The Reason the Year 2026 Is Set to Be a Year Like No Other for the Indian Sun Mission
For India's first solar observatory, 2026 is expected to be truly unique.
This marks the initial occasion the observatory – that entered into space recently – can observe the Sun during its maximum activity cycle.
As per research, this occurs approximately every 11 years as the Sun's polarity reverses – the Earth equivalent would be the North and South poles changing places.
It's a time of great turbulence. It involves our star transition from peaceful to violent and features a significant rise in the number of solar storms and coronal mass ejections (CMEs) – massive bubbles of fire that erupt from the solar corona.
Composed of charged particles, a CME can weigh up to a trillion kilograms and can attain velocities of up to 3,000km each second. It can head out in any direction, including towards our planet. At top speed, the journey takes an ejection 15 hours to cover the vast distance Earth-Sun distance.
"During typical or low-activity times, the Sun emits a few solar eruptions daily," says an astrophysics expert. "In 2026, we expect them to be 10 or more each day."
Studying coronal mass ejections ranks among the key scientific objectives of India's first solar observatory. Firstly, because the ejections offer a chance to study the star in the center of our solar system, and two, since events that take place on the Sun endanger systems on our planet and in orbit.
Effects on Earth and Orbital Systems
CMEs seldom present a direct threat to people, but they do affect our planet through generating geomagnetic storms affecting the weather in Earth's vicinity, where nearly thousands of spacecraft, including Indian satellites, are stationed.
"The most beautiful displays of a CME are auroras, being a clear example that charged particles from our star are travelling to Earth," the scientist explains.
"But they can also cause electronic systems aboard spacecraft malfunction, knock down electrical networks and disrupt meteorological and telecom spacecraft."
Past Solar Incidents
- The most powerful solar event ever recorded was the Carrington Event which knocked out communication systems worldwide
- During 1989, sections of Quebec's power grid failed, leaving millions without power for hours
- In November 2015, solar storms disturbed air traffic control, causing chaos in Sweden and various European air hubs
- Recently in 2022, a CME caused 38 commercial satellites failing
If we are able to see events on the Sun's corona and spot solar activity or solar eruption in real time, record its temperature at the source and watch its trajectory, this serves as advanced warning to switch off electrical systems and spacecraft and move them to safety.
The Mission's Special Capability
While other space observatories watching the Sun, India's spacecraft holds an edge over others when it comes to watching the corona.
"Aditya-L1's coronagraph has perfect dimensions that lets it effectively simulate the Moon, completely blocking the Sun's photosphere permitting an uninterrupted view of almost all solar atmosphere 24 hours a day, 365 days a year, including during eclipses and occultations," notes the expert.
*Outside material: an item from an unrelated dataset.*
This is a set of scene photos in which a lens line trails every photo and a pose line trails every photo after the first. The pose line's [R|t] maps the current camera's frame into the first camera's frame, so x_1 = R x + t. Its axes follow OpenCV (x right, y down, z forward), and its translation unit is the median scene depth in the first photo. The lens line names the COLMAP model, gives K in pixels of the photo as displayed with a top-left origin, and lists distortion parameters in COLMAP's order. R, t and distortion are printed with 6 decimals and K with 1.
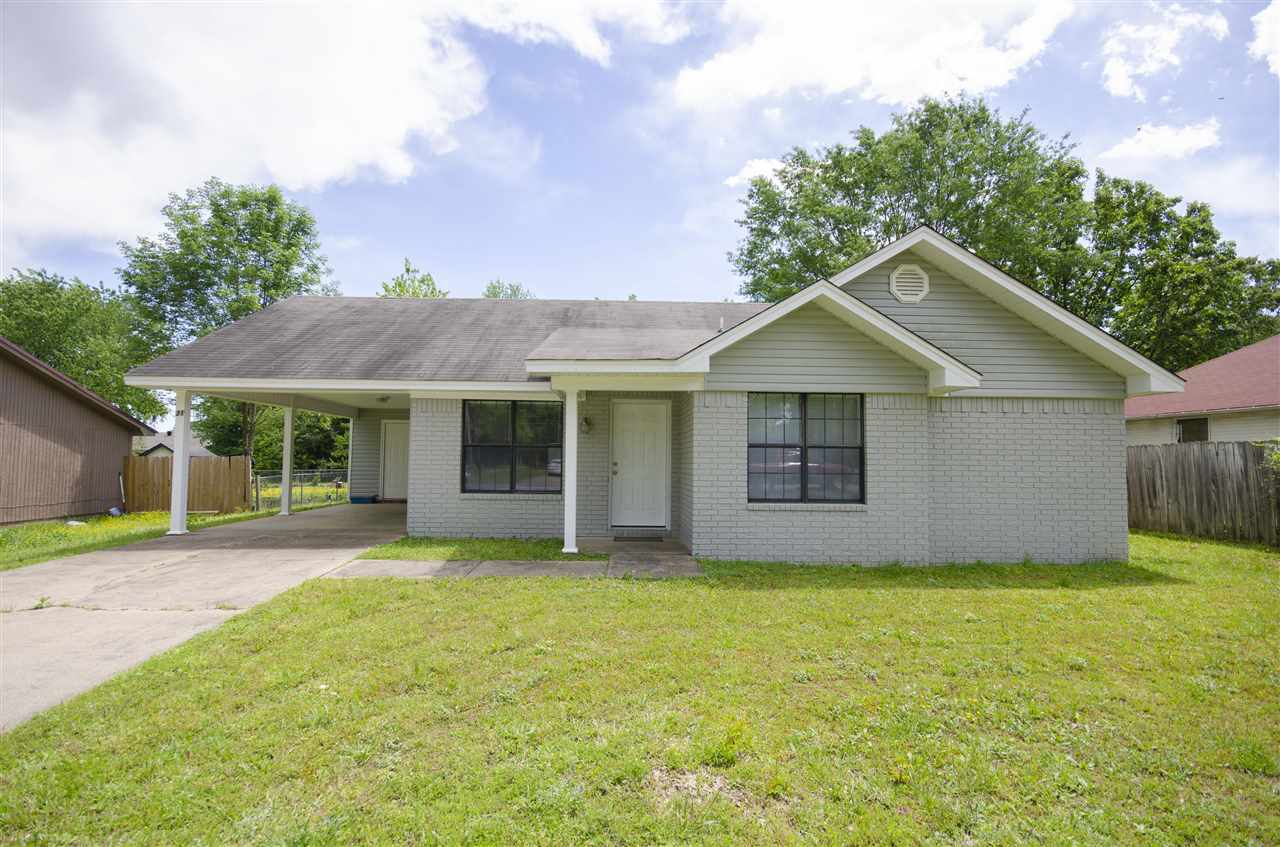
lens RADIAL K [[558.2, 0, 640.0], [0, 558.2, 423.5], [0, 0, 1]] dist [0.038891, -0.040984]
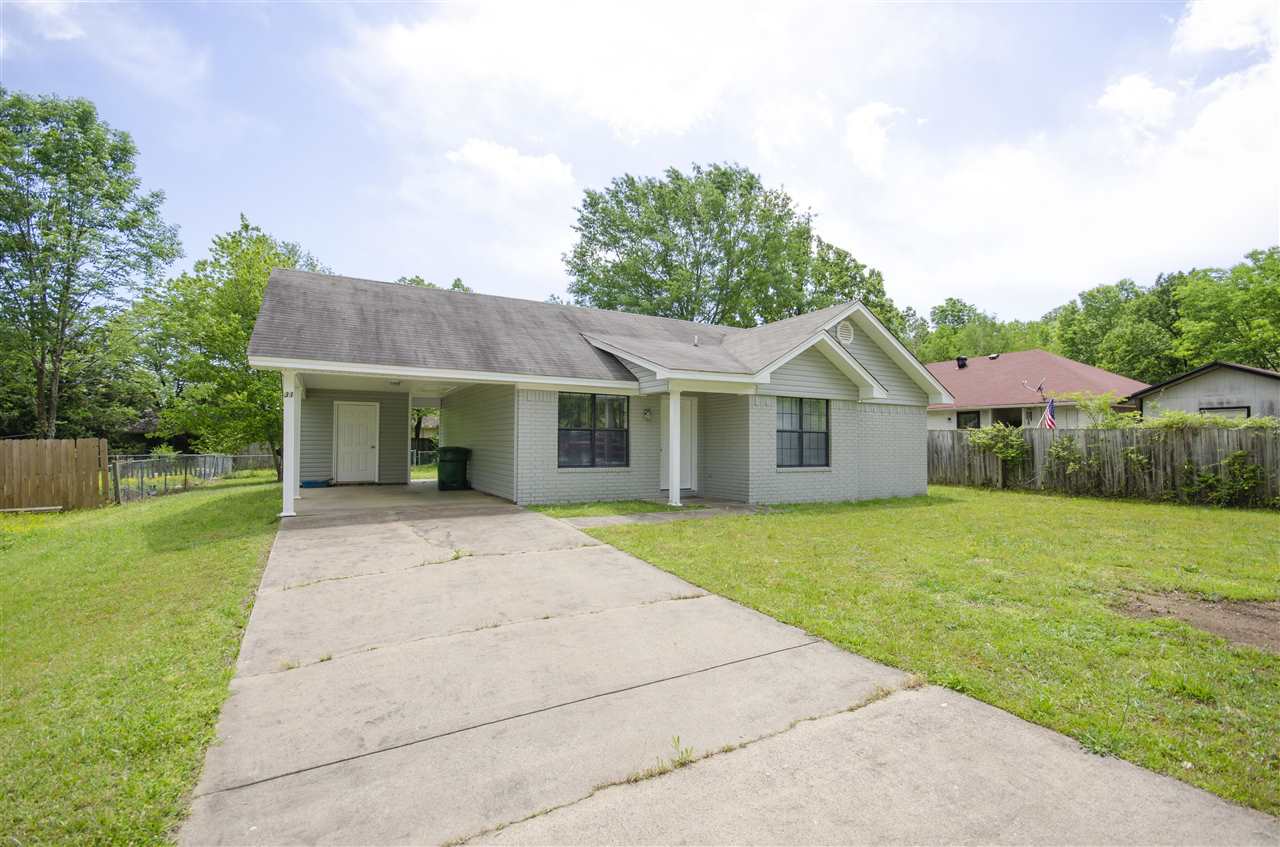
lens RADIAL K [[558.4, 0, 634.1], [0, 558.4, 428.9], [0, 0, 1]] dist [-0.000425, -0.011795]
pose [[0.886795, 0.006920, 0.462112, -0.691517], [-0.025410, 0.999105, 0.033802, -0.006760], [-0.461464, -0.041717, 0.886177, -0.147944]]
In other words, the coronagraph acts like a synthetic eclipse, blocking the Sun's bright surface allowing scientists continuously observe the dim solar atmosphere – something natural eclipses provide only during eclipses.
Additionally, it's unique that can study solar events using optical wavelengths, letting it determine eruption heat and thermal output – key clues that show how strong a CME would be if it headed toward Earth.
Preparation for Peak Period
To prepare for next year's peak solar activity period, scientists worked together analyzing the data gathered from a major CMEs that Aditya-L1 has observed recently.
It originated on 13 September 2024 at 00:30 GMT. The eruption's weight was 270 million tonnes – the iceberg that sank Titanic weighed much less.
At origin, its temperature was 1.8 million degrees Celsius with energy equivalent was equivalent to 2.2 million megatons of explosives – relative to nuclear weapons on Hiroshima and Nagasaki were 15 kilotons in scale each.
Although these figures seem massive, the expert classifies it as a "medium-sized" one.
The asteroid which wiped out prehistoric life on Earth carried enormous energy and when solar peak occurs, there may be CMEs with energy content equal to even more than that.
"I consider this eruption we evaluated happened during periods was in the normal activity phase. Now this sets the benchmark that we'll be using assessing what to expect when the maximum activity cycle occurs," he states.
"The learnings from this will help us developing the countermeasures to implement to protect satellites in near space. They will also help achieving a better understanding of near-Earth space," he concludes.